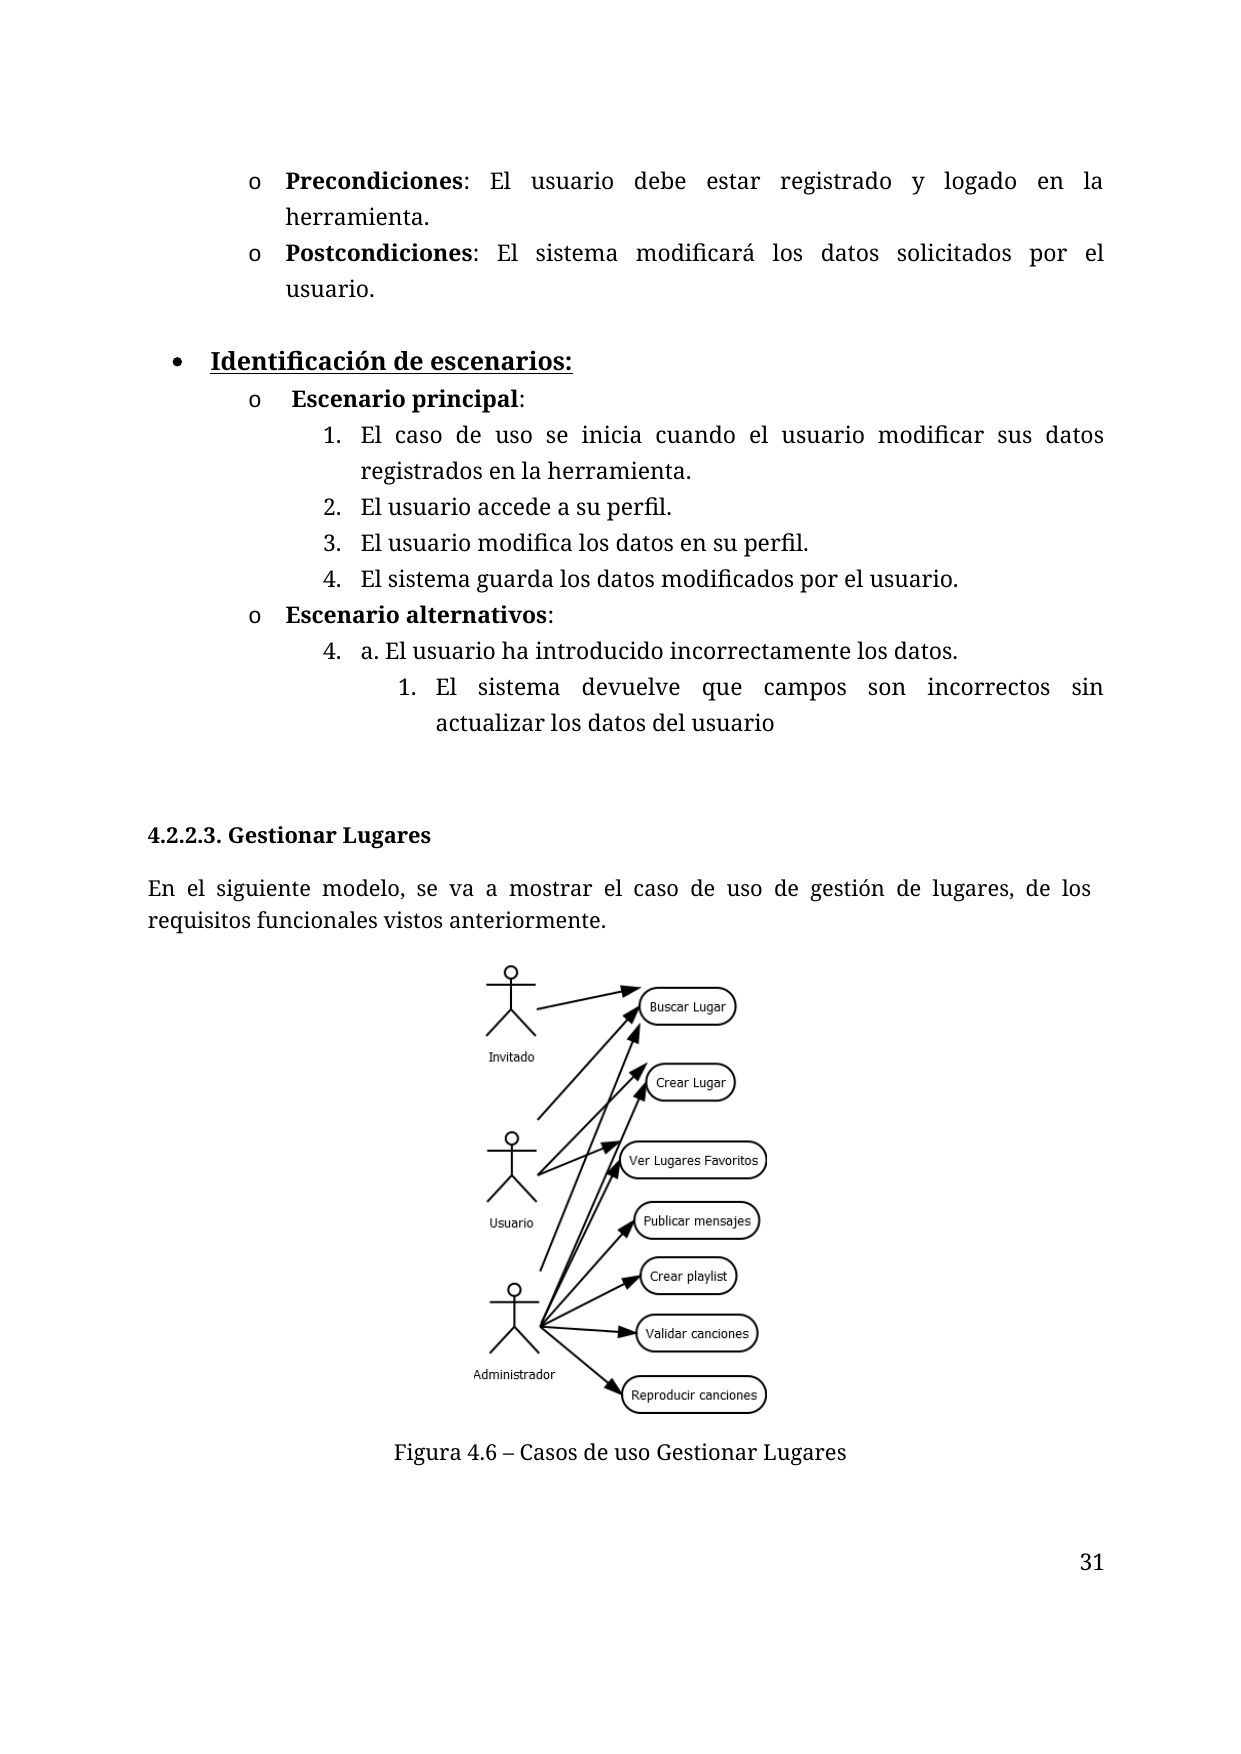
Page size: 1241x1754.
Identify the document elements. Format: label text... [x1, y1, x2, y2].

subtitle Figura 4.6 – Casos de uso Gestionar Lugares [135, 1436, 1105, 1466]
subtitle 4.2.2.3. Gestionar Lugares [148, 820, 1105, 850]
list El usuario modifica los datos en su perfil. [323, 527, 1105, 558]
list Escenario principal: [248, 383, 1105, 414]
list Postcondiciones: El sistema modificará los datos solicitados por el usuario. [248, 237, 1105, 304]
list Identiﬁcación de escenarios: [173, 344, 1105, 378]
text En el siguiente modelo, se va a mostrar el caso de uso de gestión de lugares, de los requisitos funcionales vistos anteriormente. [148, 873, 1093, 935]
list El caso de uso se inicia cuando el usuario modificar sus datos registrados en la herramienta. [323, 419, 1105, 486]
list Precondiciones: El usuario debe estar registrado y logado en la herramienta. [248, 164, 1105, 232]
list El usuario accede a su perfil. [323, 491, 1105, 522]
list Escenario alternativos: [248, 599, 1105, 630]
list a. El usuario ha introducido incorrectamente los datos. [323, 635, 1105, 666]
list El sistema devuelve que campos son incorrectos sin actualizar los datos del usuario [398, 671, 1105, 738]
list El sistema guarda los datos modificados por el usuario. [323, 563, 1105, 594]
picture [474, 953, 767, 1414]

§ **WORK ORDER**: Write out the entries above word for word. Do not include the pictures.

§ **FINISHED TASK**:
Page size: 1241x1754.
Identify the document elements. Format: label text... [x1, y1, x2, y2].

subtitle Figura 4.6 – Casos de uso Gestionar Lugares [135, 1436, 1105, 1466]
subtitle 4.2.2.3. Gestionar Lugares [148, 820, 1105, 850]
list El usuario modifica los datos en su perfil. [323, 527, 1105, 558]
list Escenario principal: [248, 383, 1105, 414]
list Postcondiciones: El sistema modificará los datos solicitados por el usuario. [248, 237, 1105, 304]
list Identiﬁcación de escenarios: [173, 344, 1105, 378]
text En el siguiente modelo, se va a mostrar el caso de uso de gestión de lugares, de los requisitos funcionales vistos anteriormente. [148, 873, 1093, 935]
list El caso de uso se inicia cuando el usuario modificar sus datos registrados en la herramienta. [323, 419, 1105, 486]
list Precondiciones: El usuario debe estar registrado y logado en la herramienta. [248, 164, 1105, 232]
list El usuario accede a su perfil. [323, 491, 1105, 522]
list Escenario alternativos: [248, 599, 1105, 630]
list a. El usuario ha introducido incorrectamente los datos. [323, 635, 1105, 666]
list El sistema devuelve que campos son incorrectos sin actualizar los datos del usuario [398, 671, 1105, 738]
list El sistema guarda los datos modificados por el usuario. [323, 563, 1105, 594]
picture [474, 953, 767, 1414]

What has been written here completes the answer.